You can not hunt on their property. I lease property from them for agriculture purposes. They will not give permission to hunt on their propery. 

I met with their field supervisor last summer to go over some issues and talked to him about this issue. We talked about how people assume that they can hunt, ride on, ect. on the property. I also heard some stories on stupid hunters. Seems some people think the towers make great supports for their deer stand, future Darwin Award winners.


----------



## MIKE W (Jan 11, 2001)

Thanks again. It looks to me like if I paid (valuable consideration) a land owner then they would be liable. Maybe that's why it's so hard to lease land. I wonder if a signed and noterized agreement between the two parties would override that. No wonder people get confused when trying to learn about the law, they have their own language, it should be called lawer slang. Hmmmm...I wonder what it says about not properly posted land?


----------



## Ferg (Dec 17, 2002)

> _Originally posted by MIKE W _
> *Thanks again. It looks to me like if I paid (valuable consideration) a land owner then they would be liable. Maybe that's why it's so hard to lease land. *


Re-read that Mike - even if you paid, the land owner is NOT liable, unless there was some obvious condition that he neglected to tell you about - lacking that - no harm no foul.

ferg....


----------



## boehr (Jan 31, 2000)

Correct Ferg. The example I have used for gross negligence or willful and wanton misconduct of the owner, would be if the owner dug a hole, put pungy sticks in the bottom of the hole, then spread some covering over the hole so someone would fall through.

Liability is a very big misconception by property owners and hunters. I have never, nor has anyone I ever asked, been able to show me any type of documentation of a civil suit because someone got hurt on someone elses property while hunting or fishing with or without permission, paying or not paying. Even in this world were anyone can sue anyone for anything, it still doesn't happen in the hunting arena.


----------



## Ferg (Dec 17, 2002)

> _Originally posted by boehr _
> * The example I have used for gross negligence or willful and wanton misconduct of the owner, would be if the owner dug a hole, put pungy sticks in the bottom of the hole, then spread some covering over the hole so someone would fall through.
> *


Now thats willful and wanton !!!

ferg....
too funny Ray....


----------



## MIKE W (Jan 11, 2001)

I still don't get it. Maybe we should just leave it at that. I read it a bunch of times and it does'nt make sense to me. I'm a layman. I understood everything except for "without paying to the owner a valuable consideration". What's so hard to understand, is that whole paragraph is one sentence. By the time your finished reading it, you forgot what the whole thing was all about.


----------



## FIJI (May 15, 2003)

Yup.......too funny ! LOL
:lol:


----------



## multibeard (Mar 3, 2002)

Alot of the powerlines running thru the county side are NOT the property of the power companys. They are easements that are controlled by the power companys but not owned by them. Therefore you need the permission of the property owner not the power company.
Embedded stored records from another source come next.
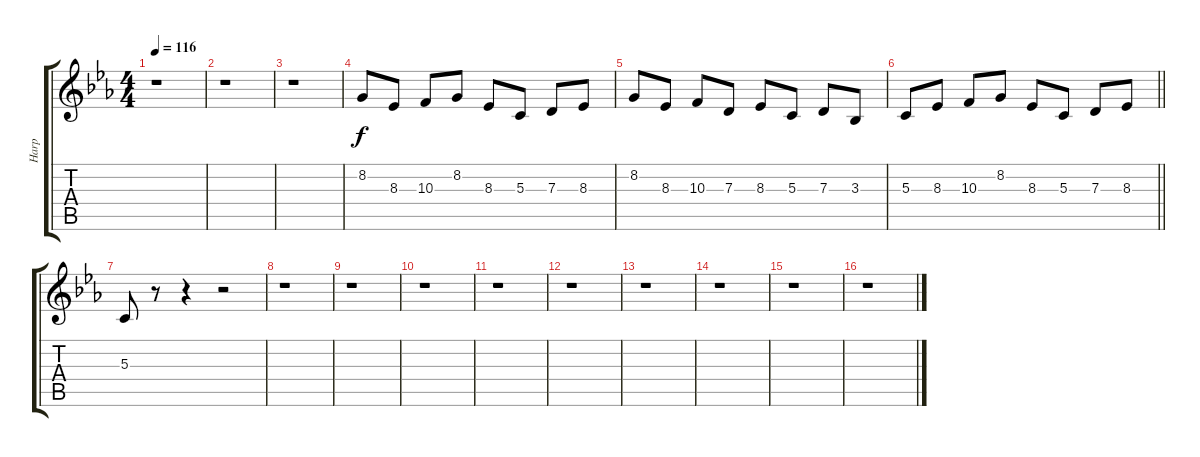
\track ("Harp" "Harp") {instrument dulcimer}
\staff {score tabs}
\tuning (E4 B3 G3 D3 A2 E2) {hide}
\ts (4 4)
\tempo 116
\clef g2
\ks eb
r.1{dy f} |
r.1 |
r.1 |
8.2.8 8.3.8 10.3.8 8.2.8 8.3.8 5.3.8 7.3.8 8.3.8 |
8.2.8 8.3.8 10.3.8 7.3.8 8.3.8 5.3.8 7.3.8 3.3.8 |
\barLineRight lightlight
5.3.8 8.3.8 10.3.8 8.2.8 8.3.8 5.3.8 7.3.8 8.3.8 |
5.3.8 r.8 r.4 r.2 |
r.1 |
r.1 |
r.1 |
r.1 |
r.1 |
r.1 |
r.1 |
r.1 |
r.1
I have a 100 foot easement across my land that was obtained in the 70's for eternity. The total cost to Wolverine Power was $30. I pay the taxes they do as they please with the land.

For some reason when they come thru to trim it out they do it around the 7th of November. Bye Bye deer season.


----------



## Randy Kidd (Apr 21, 2001)

multibeard said:


> I have a 100 foot easement across my land that was obtained in the 70's for eternity. The total cost to Wolverine Power was $30. I pay the taxes they do as they please with the land.
> 
> For some reason when they come thru to trim it out they do it around the 7th of November. Bye Bye deer season.


Now that is just plain RUDE :16suspect


----------